摘要: 工作已经有一段时间了,总的感觉实际工作中所使用到的C++相关的内容对实际提升C++没有太大帮助。基本都是搭积木做需求,前一段时间主要以看书为主,但是总感觉缺点什么。因此打算阅读一遍folly库的实现来提升自己的C++水平。
关键字:fbstring,string,fbstring_core
1 FBString简介
fbstring is a drop-in replacement for std::string. The main benefit of fbstring is significantly increased performance on virtually all important primitives. This is achieved by using a three-tiered storage strategy and by cooperating with the memory allocator. In particular, fbstring is designed to detect use of jemalloc and cooperate with it to achieve significant improvements in speed and memory usage.
fbstring supports 32- and 64-bit and little- and big-endian architectures.

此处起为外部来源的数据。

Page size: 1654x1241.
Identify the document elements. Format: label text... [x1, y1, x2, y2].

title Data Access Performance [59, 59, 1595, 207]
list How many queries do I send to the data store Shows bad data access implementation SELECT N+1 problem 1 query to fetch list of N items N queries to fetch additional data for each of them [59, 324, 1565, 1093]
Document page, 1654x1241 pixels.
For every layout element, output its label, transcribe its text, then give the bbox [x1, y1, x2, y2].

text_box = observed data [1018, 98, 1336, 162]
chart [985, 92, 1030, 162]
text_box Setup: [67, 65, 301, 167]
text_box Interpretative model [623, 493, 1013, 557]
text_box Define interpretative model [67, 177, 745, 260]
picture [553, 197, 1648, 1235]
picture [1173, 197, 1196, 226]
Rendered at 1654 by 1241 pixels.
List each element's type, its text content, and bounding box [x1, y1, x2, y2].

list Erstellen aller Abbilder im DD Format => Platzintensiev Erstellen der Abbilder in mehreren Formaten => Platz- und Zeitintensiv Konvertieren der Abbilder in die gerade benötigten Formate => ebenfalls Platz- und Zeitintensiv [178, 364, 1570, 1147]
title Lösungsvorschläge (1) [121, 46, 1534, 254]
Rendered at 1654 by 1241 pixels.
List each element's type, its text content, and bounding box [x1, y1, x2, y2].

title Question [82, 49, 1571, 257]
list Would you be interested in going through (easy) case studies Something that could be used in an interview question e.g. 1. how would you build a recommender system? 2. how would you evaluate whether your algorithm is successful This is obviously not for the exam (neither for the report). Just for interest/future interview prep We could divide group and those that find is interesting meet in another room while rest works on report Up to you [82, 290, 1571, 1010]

FBString是facebook内部使用的基础库的string组件,为了达到更好的性能采用了多种存储策略,优化不同场景的性能。FBString完全兼容std::string
,同时支持jemalloc
更快的分配内存,减少磁盘碎片,加快并发情况下的速度和性能。
实现细节:
- 三种存储策略;
- 与
std::string
100%兼容。 - COW 存储时对于引用计数线程安全。
- 对 Jemalloc 友好。如果检测到使用
jemalloc
,那么将使用jemalloc
的一些非标准扩展接口来提高性能。 - find()使用简化版的Boyer-Moore algorithm。在查找成功的情况下,相对于
string::find()
有 30 倍的性能提升。在查找失败的情况下也有 1.5 倍的性能提升。 - 可以与
std::string
互相转换。
2 FBString的实现
2.1 存储策略
FBString中存储字符串数据通过fbstring_core
实现,提供了基本的数据操作的接口,fbstring_basic
本身只是实现了用户需要的接口而已。fbstring_core
实现三种不同的存储策略,并且同时支持大小端存储:
- SSO:小字符串直接使用栈内存(小于等于23个字符);
- Eager Copy:中长度字符(大于23个字符,小于等于255个字符)总是使用堆内存并且总是拷贝,行为类似
std::string
; - COW:长字符(大于255个字符)使用引用计数和COW计数避免不必要的拷贝操作;
cpp
struct MediumLarge {
Char* data_;
size_t size_;
size_t capacity_;
size_t capacity() const {
return kIsLittleEndian ? capacity_ & capacityExtractMask : capacity_ >> 2;
}
void setCapacity(size_t cap, Category cat) {
capacity_ = kIsLittleEndian
? cap | (static_cast<size_t>(cat) << kCategoryShift)
: (cap << 2) | static_cast<size_t>(cat);
}
};
union {
uint8_t bytes_[sizeof(MediumLarge)]; // For accessing the last byte.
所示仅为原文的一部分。